A remake of the 1977 thriller Death Game, Knock Knock stars Keanu Reeves as the unsuspecting husband Evan Webber. When Evan’s family go away for the weekend and he has to stay behind to work, two young women knock on his door claiming to be lost and looking for help. Genesis (Lorenza Izzo) and Bel (Ana de Armas) tempt Evan into a threesome and in the morning, Evan discovers the two in the kitchen making a huge mess. Desperate to get them out of the house, he tries to round them up, only to be drawn into whatever game the two are playing. When he finally gets them to leave, Evan cleans the house and tries to get back to his life, but late that night he is visited by Genesis and Bel again. Only this time, they aren’t leaving.
Knock Knock in short, is a terrible movie. If this is what a thriller is, someone needs to rethink the definition. There were moments where I thought the action would accelerate, or reach a climax, but every time this happened, it would fizzle into nothing. There were some truly disturbing moments designed to make you feel ill, but there were too many moments that didn’t quite reach this intensity. There is a complete lack of storyline that generally leaves you grasping at straws to find something to enjoy about Knock Knock.
But it’s not just the script, it’s the performance. It’s impossible to tell the difference between Keanu Reeves as a dad, and Keanu Reeves in distress. There was a lack of sincerity to his performance that left the entire film feeling ridiculous. In saying that, the two psychopathic women, Genesis and Bel, were a little more convincing. But along side Reeves, who can’t seem to change the tone of his voice, it was difficult to focus on their truly disturbed behaviour. Their childish and sadistic double act is the only good thing going for Knock Knock.

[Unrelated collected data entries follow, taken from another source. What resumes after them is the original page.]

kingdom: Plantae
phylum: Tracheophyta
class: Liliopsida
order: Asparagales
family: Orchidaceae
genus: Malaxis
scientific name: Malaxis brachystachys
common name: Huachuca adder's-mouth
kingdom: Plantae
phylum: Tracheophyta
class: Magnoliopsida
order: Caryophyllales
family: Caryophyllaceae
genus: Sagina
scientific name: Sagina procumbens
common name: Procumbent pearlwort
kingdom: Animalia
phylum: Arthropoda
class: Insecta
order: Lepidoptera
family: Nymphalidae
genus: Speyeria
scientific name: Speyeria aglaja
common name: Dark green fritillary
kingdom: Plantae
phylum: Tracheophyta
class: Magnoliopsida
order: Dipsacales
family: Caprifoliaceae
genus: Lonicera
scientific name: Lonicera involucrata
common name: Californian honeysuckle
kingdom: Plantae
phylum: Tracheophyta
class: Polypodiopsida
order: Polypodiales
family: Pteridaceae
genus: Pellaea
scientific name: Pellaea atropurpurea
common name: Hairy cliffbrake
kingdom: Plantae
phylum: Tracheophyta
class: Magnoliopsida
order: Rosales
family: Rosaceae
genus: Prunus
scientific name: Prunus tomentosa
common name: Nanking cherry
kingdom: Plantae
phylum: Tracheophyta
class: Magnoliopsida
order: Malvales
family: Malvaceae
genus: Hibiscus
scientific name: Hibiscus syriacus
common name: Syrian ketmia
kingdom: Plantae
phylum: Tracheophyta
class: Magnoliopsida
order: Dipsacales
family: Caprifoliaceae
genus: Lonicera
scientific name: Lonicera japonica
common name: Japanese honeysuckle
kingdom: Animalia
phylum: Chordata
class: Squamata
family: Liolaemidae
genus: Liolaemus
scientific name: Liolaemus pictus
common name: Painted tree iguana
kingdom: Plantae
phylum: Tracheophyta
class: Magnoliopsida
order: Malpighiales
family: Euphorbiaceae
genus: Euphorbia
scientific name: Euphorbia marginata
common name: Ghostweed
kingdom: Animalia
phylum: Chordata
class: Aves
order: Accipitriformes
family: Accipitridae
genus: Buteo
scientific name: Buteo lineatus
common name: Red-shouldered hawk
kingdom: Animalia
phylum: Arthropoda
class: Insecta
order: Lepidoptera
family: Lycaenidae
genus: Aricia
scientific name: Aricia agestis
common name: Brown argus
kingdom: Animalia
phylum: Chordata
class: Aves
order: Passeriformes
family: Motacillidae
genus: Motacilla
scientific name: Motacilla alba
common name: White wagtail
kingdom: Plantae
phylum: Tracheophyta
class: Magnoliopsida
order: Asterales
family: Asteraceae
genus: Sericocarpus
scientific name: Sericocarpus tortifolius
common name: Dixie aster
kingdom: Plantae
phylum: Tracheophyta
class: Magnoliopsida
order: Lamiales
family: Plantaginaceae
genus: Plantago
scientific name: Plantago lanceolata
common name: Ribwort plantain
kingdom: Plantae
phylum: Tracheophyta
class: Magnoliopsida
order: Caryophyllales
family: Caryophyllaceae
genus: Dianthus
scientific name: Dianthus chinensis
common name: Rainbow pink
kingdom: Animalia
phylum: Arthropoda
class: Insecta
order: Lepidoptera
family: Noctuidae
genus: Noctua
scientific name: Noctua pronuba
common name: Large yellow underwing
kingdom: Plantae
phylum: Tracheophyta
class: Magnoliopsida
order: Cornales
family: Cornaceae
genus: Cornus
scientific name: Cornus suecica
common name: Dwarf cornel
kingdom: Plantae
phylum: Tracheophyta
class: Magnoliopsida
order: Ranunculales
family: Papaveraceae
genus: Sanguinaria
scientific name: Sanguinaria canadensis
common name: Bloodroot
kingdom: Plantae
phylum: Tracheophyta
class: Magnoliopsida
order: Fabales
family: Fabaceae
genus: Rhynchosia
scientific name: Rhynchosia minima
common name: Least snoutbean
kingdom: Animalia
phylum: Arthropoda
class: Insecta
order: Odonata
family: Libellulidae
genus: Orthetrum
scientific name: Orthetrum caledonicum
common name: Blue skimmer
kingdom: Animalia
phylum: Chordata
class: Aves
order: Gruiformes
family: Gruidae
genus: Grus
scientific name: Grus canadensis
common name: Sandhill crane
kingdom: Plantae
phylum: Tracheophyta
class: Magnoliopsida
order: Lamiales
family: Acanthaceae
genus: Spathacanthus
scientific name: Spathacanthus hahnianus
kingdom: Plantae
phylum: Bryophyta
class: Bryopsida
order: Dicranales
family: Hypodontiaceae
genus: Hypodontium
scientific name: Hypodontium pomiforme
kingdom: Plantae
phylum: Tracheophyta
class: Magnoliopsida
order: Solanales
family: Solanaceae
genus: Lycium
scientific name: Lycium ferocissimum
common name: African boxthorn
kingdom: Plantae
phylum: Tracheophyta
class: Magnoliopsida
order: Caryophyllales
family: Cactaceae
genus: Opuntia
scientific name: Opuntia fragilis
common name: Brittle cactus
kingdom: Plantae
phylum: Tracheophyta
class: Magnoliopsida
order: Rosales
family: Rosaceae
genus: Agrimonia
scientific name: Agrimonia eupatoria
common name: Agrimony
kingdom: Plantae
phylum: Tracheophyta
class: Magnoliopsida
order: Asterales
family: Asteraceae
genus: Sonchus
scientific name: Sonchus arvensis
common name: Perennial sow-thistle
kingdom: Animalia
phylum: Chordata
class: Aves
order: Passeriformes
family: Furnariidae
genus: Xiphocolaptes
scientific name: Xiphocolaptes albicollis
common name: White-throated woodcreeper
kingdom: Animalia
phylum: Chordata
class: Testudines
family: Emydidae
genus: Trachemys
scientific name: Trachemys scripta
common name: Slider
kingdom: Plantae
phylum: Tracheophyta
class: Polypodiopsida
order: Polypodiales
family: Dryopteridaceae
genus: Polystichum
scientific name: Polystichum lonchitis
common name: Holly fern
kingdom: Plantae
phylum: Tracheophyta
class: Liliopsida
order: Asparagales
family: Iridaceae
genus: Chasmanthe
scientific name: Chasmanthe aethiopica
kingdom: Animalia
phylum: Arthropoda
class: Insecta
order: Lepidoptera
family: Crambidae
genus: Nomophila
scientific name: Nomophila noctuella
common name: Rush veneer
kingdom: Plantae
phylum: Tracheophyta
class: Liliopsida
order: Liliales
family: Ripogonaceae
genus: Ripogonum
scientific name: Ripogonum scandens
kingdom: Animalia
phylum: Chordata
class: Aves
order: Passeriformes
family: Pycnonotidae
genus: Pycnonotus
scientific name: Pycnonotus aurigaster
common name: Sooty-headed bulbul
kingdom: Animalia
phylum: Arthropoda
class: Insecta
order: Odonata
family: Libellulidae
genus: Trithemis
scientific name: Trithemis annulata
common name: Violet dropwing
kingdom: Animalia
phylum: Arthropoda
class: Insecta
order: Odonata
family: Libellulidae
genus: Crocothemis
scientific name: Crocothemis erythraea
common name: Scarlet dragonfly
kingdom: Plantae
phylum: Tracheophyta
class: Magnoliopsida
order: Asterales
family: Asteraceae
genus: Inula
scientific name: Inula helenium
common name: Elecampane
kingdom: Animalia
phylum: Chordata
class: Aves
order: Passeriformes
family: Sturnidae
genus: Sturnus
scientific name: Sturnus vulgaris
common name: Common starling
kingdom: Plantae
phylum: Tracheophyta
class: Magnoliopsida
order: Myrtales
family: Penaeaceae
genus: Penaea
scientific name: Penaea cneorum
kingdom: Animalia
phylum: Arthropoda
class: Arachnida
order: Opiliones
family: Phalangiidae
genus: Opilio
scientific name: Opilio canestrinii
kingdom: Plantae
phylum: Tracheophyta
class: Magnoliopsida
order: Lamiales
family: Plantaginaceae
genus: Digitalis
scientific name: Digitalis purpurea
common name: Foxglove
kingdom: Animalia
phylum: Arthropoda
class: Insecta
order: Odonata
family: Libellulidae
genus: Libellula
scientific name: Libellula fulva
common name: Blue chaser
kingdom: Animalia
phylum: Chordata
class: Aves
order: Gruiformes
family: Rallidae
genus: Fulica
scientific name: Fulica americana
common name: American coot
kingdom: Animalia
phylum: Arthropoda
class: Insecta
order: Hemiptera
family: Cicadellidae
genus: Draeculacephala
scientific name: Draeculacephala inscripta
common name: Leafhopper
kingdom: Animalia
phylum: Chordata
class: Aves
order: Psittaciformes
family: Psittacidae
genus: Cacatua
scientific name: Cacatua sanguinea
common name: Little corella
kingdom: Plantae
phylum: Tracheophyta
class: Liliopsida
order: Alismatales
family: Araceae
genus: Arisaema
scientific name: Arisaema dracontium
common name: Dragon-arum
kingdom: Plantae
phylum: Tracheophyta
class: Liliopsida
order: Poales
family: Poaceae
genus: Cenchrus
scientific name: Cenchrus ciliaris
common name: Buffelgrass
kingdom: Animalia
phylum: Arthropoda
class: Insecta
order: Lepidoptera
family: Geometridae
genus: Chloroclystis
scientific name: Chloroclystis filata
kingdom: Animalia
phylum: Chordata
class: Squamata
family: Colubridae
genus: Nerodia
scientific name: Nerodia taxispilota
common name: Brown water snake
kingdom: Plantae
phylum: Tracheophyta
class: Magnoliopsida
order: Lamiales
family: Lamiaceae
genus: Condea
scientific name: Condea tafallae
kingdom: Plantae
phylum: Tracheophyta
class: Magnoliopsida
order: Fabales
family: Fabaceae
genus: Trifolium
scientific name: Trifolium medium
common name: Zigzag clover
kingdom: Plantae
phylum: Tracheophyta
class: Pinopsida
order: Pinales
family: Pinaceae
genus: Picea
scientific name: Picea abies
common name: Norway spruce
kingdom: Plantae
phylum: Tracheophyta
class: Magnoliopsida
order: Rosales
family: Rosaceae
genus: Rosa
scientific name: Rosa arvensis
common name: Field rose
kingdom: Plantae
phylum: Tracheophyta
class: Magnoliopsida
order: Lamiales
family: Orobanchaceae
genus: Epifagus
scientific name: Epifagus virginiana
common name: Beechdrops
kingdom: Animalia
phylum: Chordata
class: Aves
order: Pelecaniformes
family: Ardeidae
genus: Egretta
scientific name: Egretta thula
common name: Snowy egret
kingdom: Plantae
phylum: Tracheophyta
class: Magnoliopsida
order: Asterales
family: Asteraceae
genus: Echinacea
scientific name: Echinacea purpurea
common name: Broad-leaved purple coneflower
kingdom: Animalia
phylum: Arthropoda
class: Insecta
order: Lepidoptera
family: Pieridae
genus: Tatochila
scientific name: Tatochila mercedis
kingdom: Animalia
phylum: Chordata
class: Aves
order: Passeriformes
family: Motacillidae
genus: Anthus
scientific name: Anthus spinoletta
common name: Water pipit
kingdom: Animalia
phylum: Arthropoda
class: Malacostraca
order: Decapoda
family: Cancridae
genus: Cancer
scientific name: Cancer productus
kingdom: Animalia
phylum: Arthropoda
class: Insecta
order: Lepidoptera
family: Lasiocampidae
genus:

Knock Knock is more of a fizzler than a thriller, with a complete lack of storyline and a inadequete performance by Reeves. Izzo and de Armas’ on screen chemistry and performance is the only redeeming part of film. In saying that, it would have been nice to hear more about how they got to the point where they stalk men and wreak havoc in their lives. Knock Knock tries to be a classic home-invasion thriller, but it completely misses every single thrill.